**Do this:** Please output the stretch from the line containing "kingdom: Animalia" through the line containing "scientific name: Crepidotus mollis" as a JSON list of strings, one string per line, with blank lines and pictures left out.

**Given records:**

--------------------------------------------------

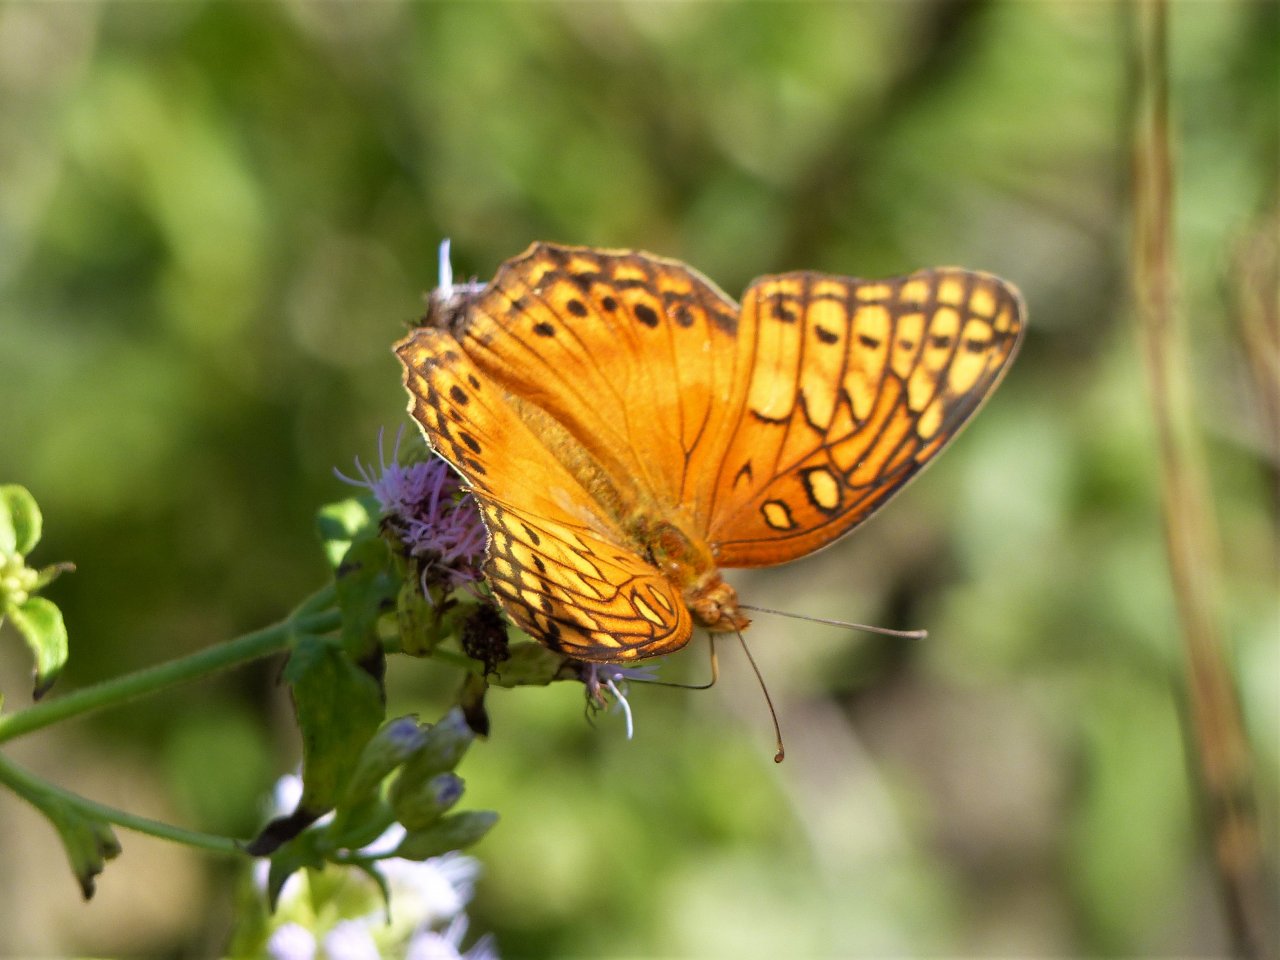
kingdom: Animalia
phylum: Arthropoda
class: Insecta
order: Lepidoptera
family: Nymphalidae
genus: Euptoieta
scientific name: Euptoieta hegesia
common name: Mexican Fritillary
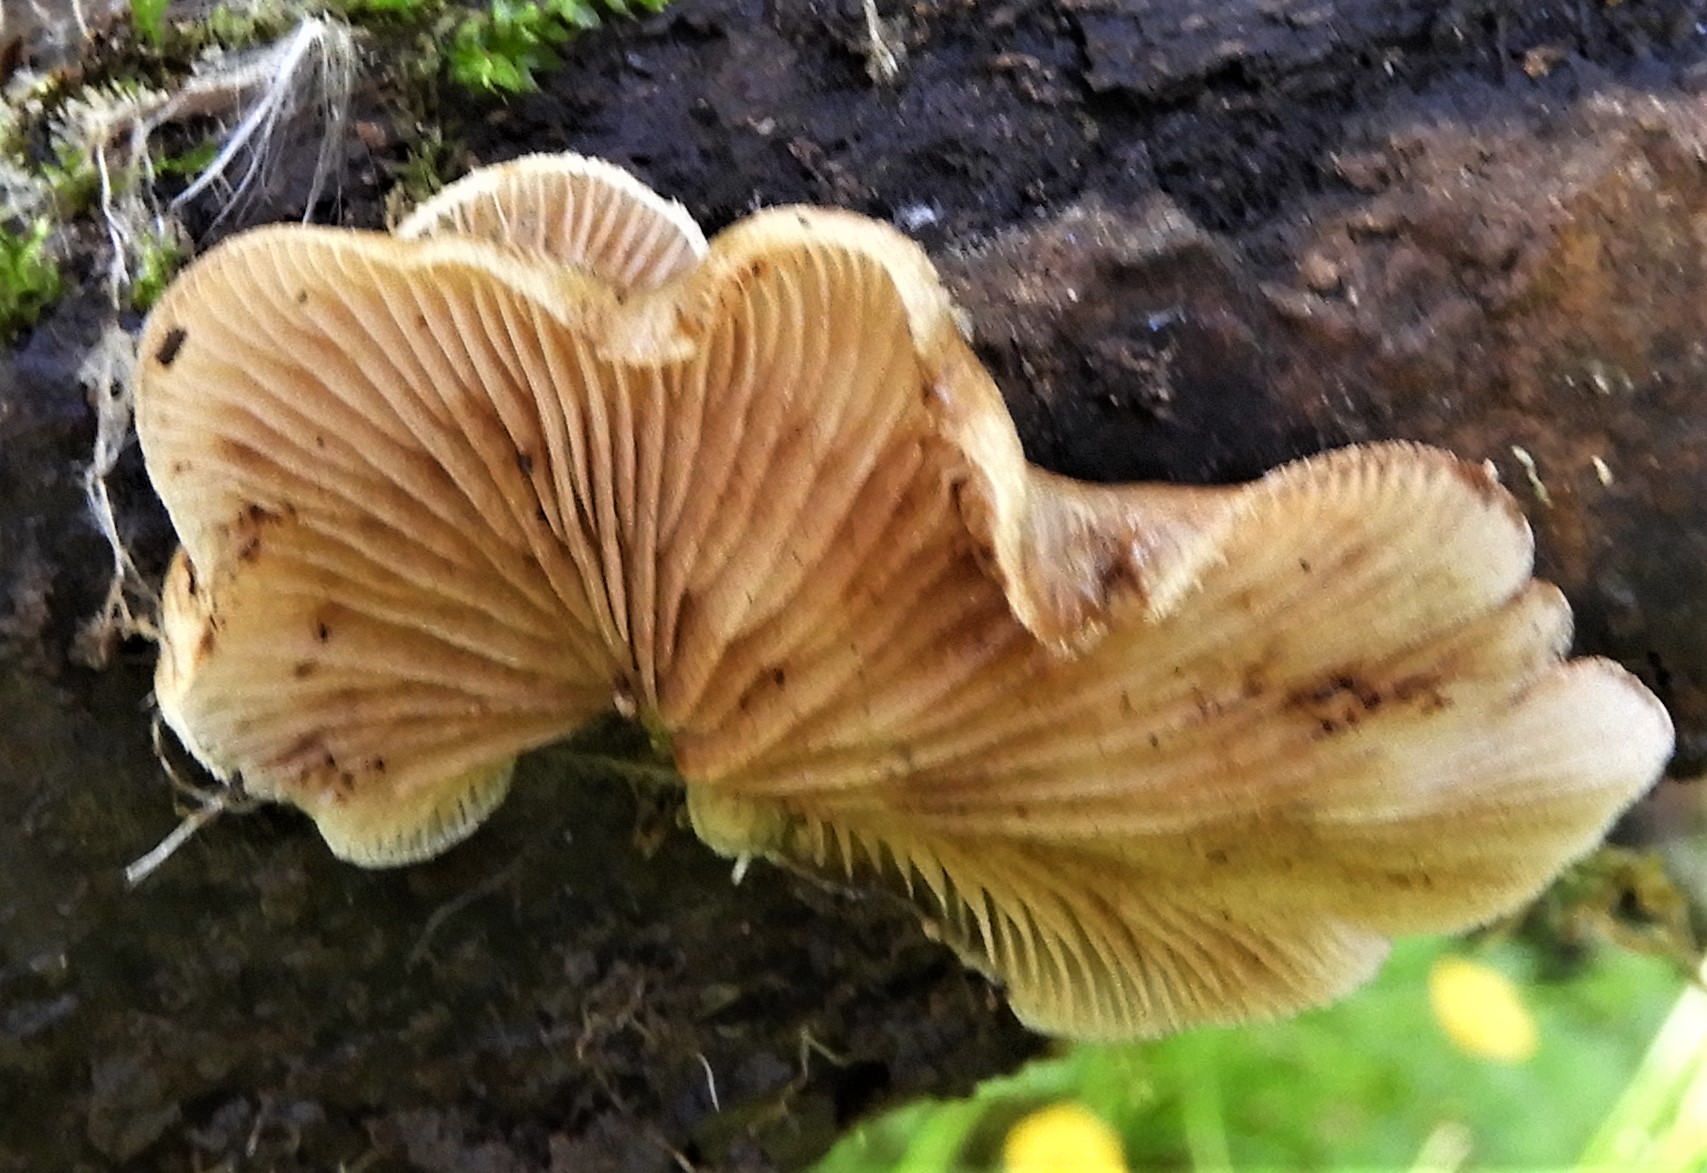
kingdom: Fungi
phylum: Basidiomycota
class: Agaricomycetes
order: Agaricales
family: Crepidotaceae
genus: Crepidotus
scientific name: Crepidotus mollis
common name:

--------------------------------------------------

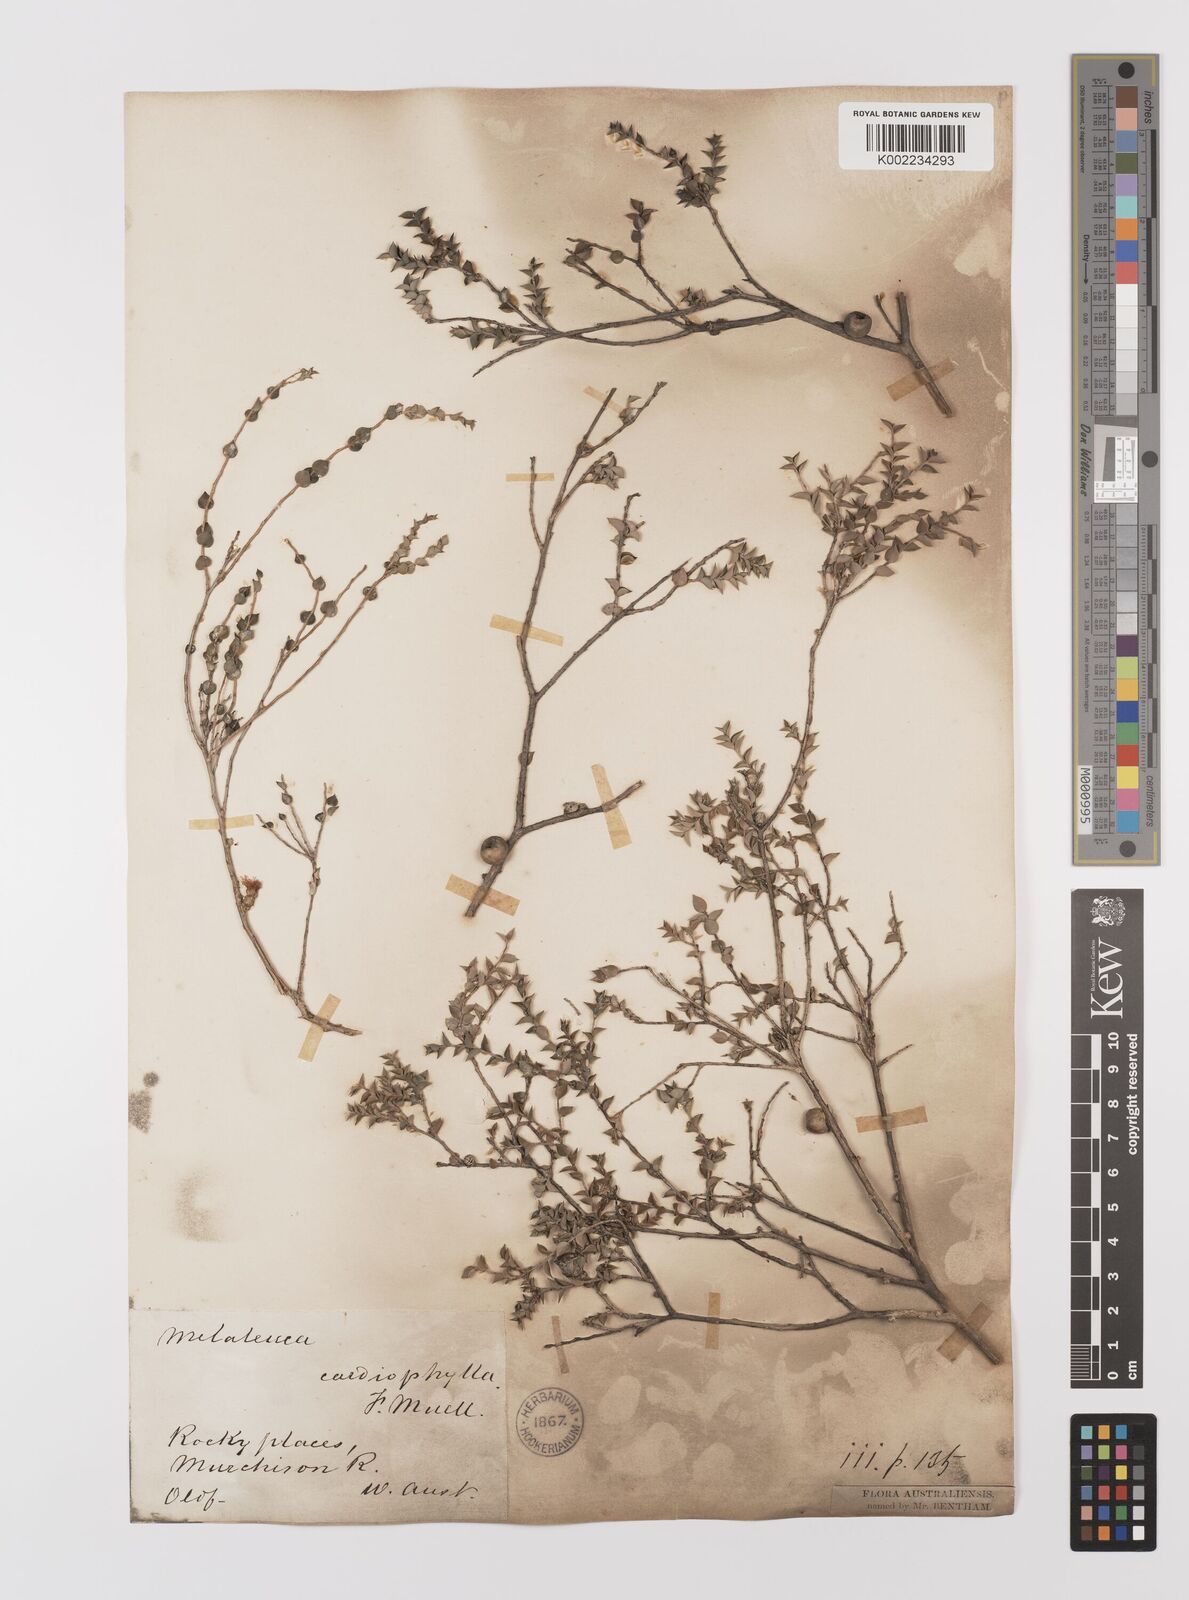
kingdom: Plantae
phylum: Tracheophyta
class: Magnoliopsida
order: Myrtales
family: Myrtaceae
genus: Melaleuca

--------------------------------------------------

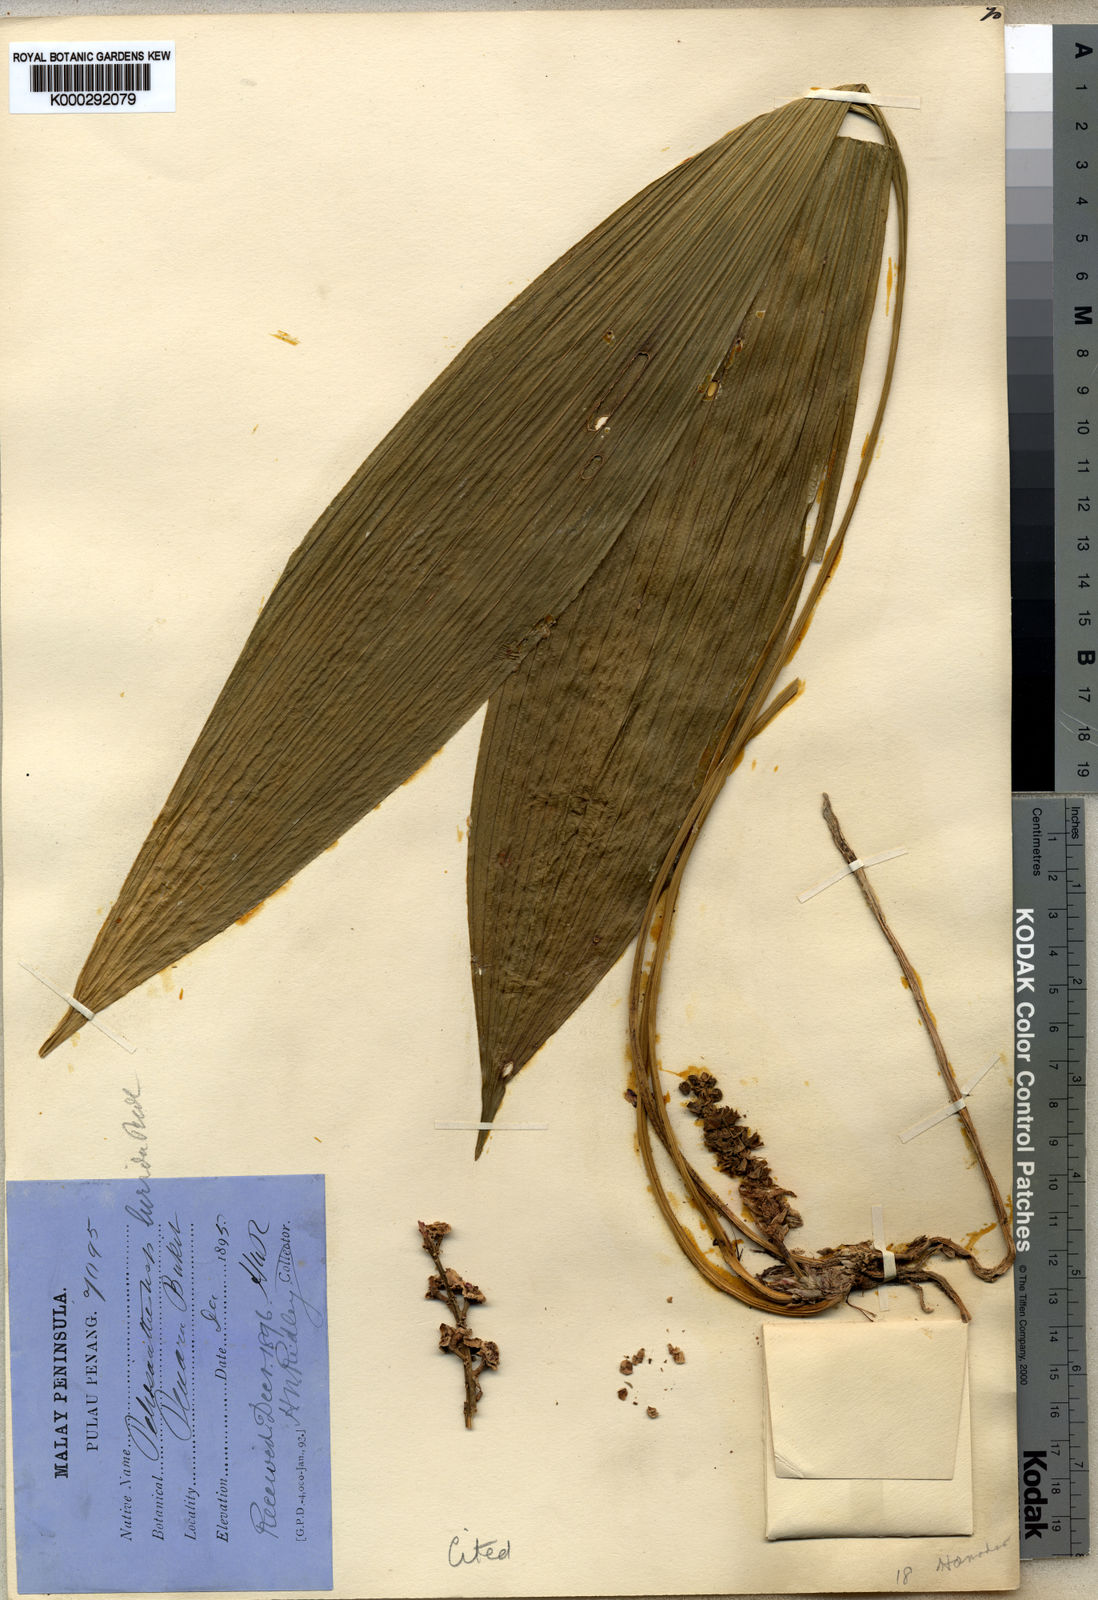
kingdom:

--------------------------------------------------

**Solution for this exercise:**
[
  "kingdom: Animalia",
  "phylum: Arthropoda",
  "class: Insecta",
  "order: Lepidoptera",
  "family: Nymphalidae",
  "genus: Euptoieta",
  "scientific name: Euptoieta hegesia",
  "common name: Mexican Fritillary",
  "kingdom: Fungi",
  "phylum: Basidiomycota",
  "class: Agaricomycetes",
  "order: Agaricales",
  "family: Crepidotaceae",
  "genus: Crepidotus",
  "scientific name: Crepidotus mollis"
]